Reconstruyen la historia, de un inquietante vacío. ¿Dónde conoció Gattegno a Nathalie Granger? Nadie lo sabe. Ni siquiera los operarios a los que Louis interroga, los que estaban allí hace dos años. «Una chica guapa», dice uno. Se cruzó con ella un día que esperaba al jefe en su coche, en la esquina. Solo la vio una vez, no sabe decir si es la del retrato robot. Por el contrario, del coche recuerda la marca, el color y el año (es mecánico), pero con eso no podrán hacer gran cosa. «Ojos almendrados», dice otro, un hombre próximo a la jubilación que ya no mira el culo de las chicas y a quien las tetas grandes ya no impresionan, así que las mira a los ojos. Ante el retrato robot, sin embargo, no podría jurar que fuera ella. ¿De qué sirve ser observador cuando no se tiene memoria?, se pregunta Camille.

Nadie sabe cómo se conocieron. Sin embargo, todos coinciden en señalar que el flechazo fue inmediato. El jefe se ahogaba, y «de un día para otro» dejó de ser el mismo.

—Esa debía de saber las mil y una… —dice otro al que le parece divertido hacer comentarios salaces a expensas de su antiguo jefe.

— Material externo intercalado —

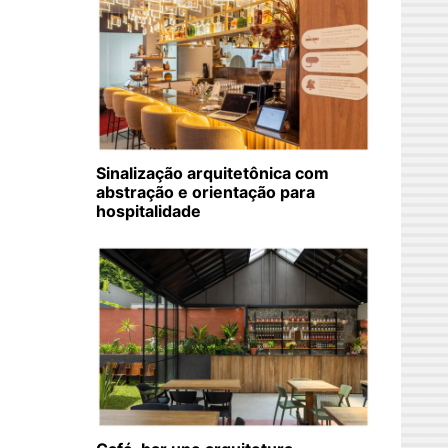
Sinalização arquitetônica com
abstração e orientação para
hospitalidade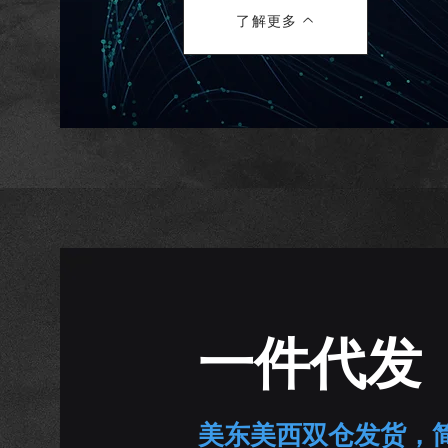
了解更多
一件代发
​美东美西双仓发货，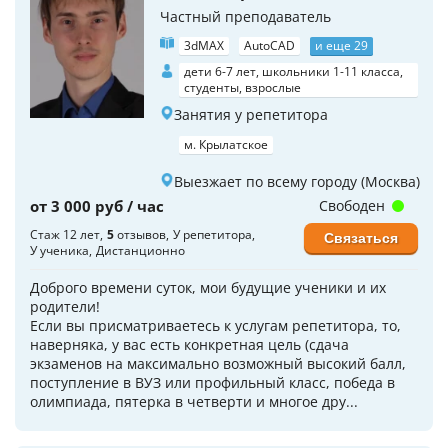
Частный преподаватель
3dMAX
AutoCAD
и еще 29
дети 6-7 лет, школьники 1-11 класса,
студенты, взрослые
Занятия у репетитора
м. Крылатское
Выезжает по всему городу (Москва)
от 3 000 руб / час
Свободен
Стаж 12 лет
5
отзывов
У репетитора
Связаться
У ученика
Дистанционно
Доброго времени суток, мои будущие ученики и их
родители!
Если вы присматриваетесь к услугам репетитора, то,
наверняка, у вас есть конкретная цель (сдача
экзаменов на максимально возможный высокий балл,
поступление в ВУЗ или профильный класс, победа в
олимпиада, пятерка в четверти и многое дру...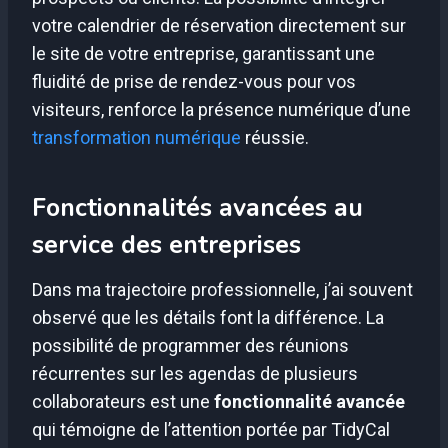
votre calendrier de réservation directement sur
le site de votre entreprise, garantissant une
fluidité de prise de rendez-vous pour vos
visiteurs, renforce la présence numérique d’une
transformation numérique
réussie.
Fonctionnalités avancées au
service des entreprises
Dans ma trajectoire professionnelle, j’ai souvent
observé que les détails font la différence. La
possibilité de programmer des réunions
récurrentes sur les agendas de plusieurs
collaborateurs est une
fonctionnalité avancée
qui témoigne de l’attention portée par TidyCal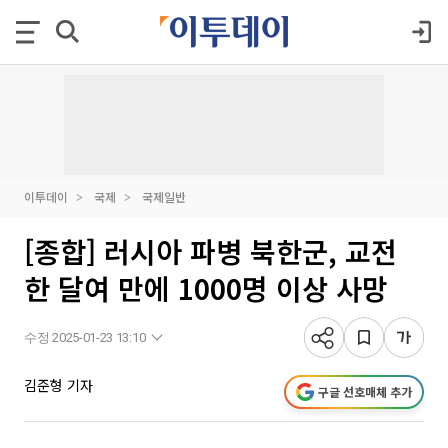
이투데이
국제
국제일반
[종합] 러시아 파병 북한군, 교전
한 달여 만에 1000명 이상 사망
수정 2025-01-23 13:10
김준형 기자
구글 선호매체 추가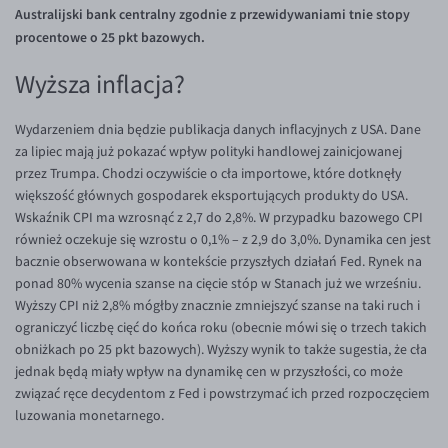
Australijski bank centralny zgodnie z przewidywaniami tnie stopy
Inne pary walutowe
Aplikacja mobilna
Poradnik
procentowe o 25 pkt bazowych.
KONTAKT
Bezpieczeństwo
AUD/PLN
Wyższa inflacja?
Pomoc
Kontakt
BGN/PLN
PL
Dla mediów
CAD/PLN
Pomoc
Wydarzeniem dnia będzie publikacja danych inflacyjnych z USA. Dane
CNY/PLN
FAQ
za lipiec mają już pokazać wpływ polityki handlowej zainicjowanej
przez Trumpa. Chodzi oczywiście o cła importowe, które dotknęły
HKD/PLN
Konto i opłaty
większość głównych gospodarek eksportujących produkty do USA.
HUF/PLN
Wymiana walut
Wskaźnik CPI ma wzrosnąć z 2,7 do 2,8%. W przypadku bazowego CPI
również oczekuje się wzrostu o 0,1% – z 2,9 do 3,0%. Dynamika cen jest
ILS/PLN
Banki i przelewy
bacznie obserwowana w kontekście przyszłych działań Fed. Rynek na
JPY/PLN
Przelewy zagraniczne
ponad 80% wycenia szanse na cięcie stóp w Stanach już we wrześniu.
Wyższy CPI niż 2,8% mógłby znacznie zmniejszyć szanse na taki ruch i
NZD/PLN
Słowniczek
ograniczyć liczbę cięć do końca roku (obecnie mówi się o trzech takich
RON/PLN
obniżkach po 25 pkt bazowych). Wyższy wynik to także sugestia, że cła
jednak będą miały wpływ na dynamikę cen w przyszłości, co może
SGD/PLN
związać ręce decydentom z Fed i powstrzymać ich przed rozpoczęciem
TRY/PLN
luzowania monetarnego.
ZAR/PLN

Gattegno comenzó a ausentarse del taller. La señora Joris confiesa que los siguió una vez, el engaño la hacía enloquecer a causa de los niños, pero le dieron esquinazo y el marido no volvió a casa aquella noche. Lo hizo a la mañana siguiente, avergonzado, y «la tal Léa» fue a buscarlo. «¡A casa!», exclama a voz en grito. Dos años después y aún se ruboriza. El mecánico la vio desde la ventana de la cocina. A un lado su esposa, los niños no estaban en casa («por desgracia, porque eso quizá lo habría detenido»), y al otro, en la puerta del jardín «esa guarra» (Nathalie Granger, llamada Léa, tiene decididamente una reputación sólidamente establecida). En resumidas cuentas, el marido titubea por un momento y coge su cartera, su cazadora y se marcha. Lo hallaron muerto en la habitación de un Formule 1 la noche del lunes, fueron las señoras de la limpieza quienes lo descubrieron. En esos hoteles no hay recepción ni servicio, el personal es invisible, se accede con tarjeta de crédito y la que se utilizó entonces fue la de Gattegno. Ni rastro de la chica. En la morgue no le permitieron ver la parte inferior del rostro de su marido, no debía de ser una visión muy agradable. La autopsia fue concluyente, no había señales de golpes, nada. El tipo se tumbó en la cama, vestido, «con los zapatos puestos» y bebió medio litro de ácido, «del que se utiliza para las baterías».

En la brigada, mientras Louis redacta el informe (teclea rápido, usando todos los dedos, es muy aplicado, regular, parece que practique escalas), Camille comprueba el informe de la autopsia, en el que no se menciona la concentración del ácido utilizado. Un suicidio salvaje, bárbaro, el tipo debía de estar realmente entre la espada y la pared. La chica lo plantó en el hotel. Ni rastro tampoco de los cuatro mil euros que el mecánico había sacado la noche anterior utilizando sus tres tarjetas de crédito, «¡incluso la del taller!».

No cabía duda. Gattegno, Trarieux, el mismo encuentro fatal con Nathalie-Léa y en ambos casos, el robo de una escasa suma de dinero. Investigan las vidas de Trarieux y Gattegno en busca de un punto en común.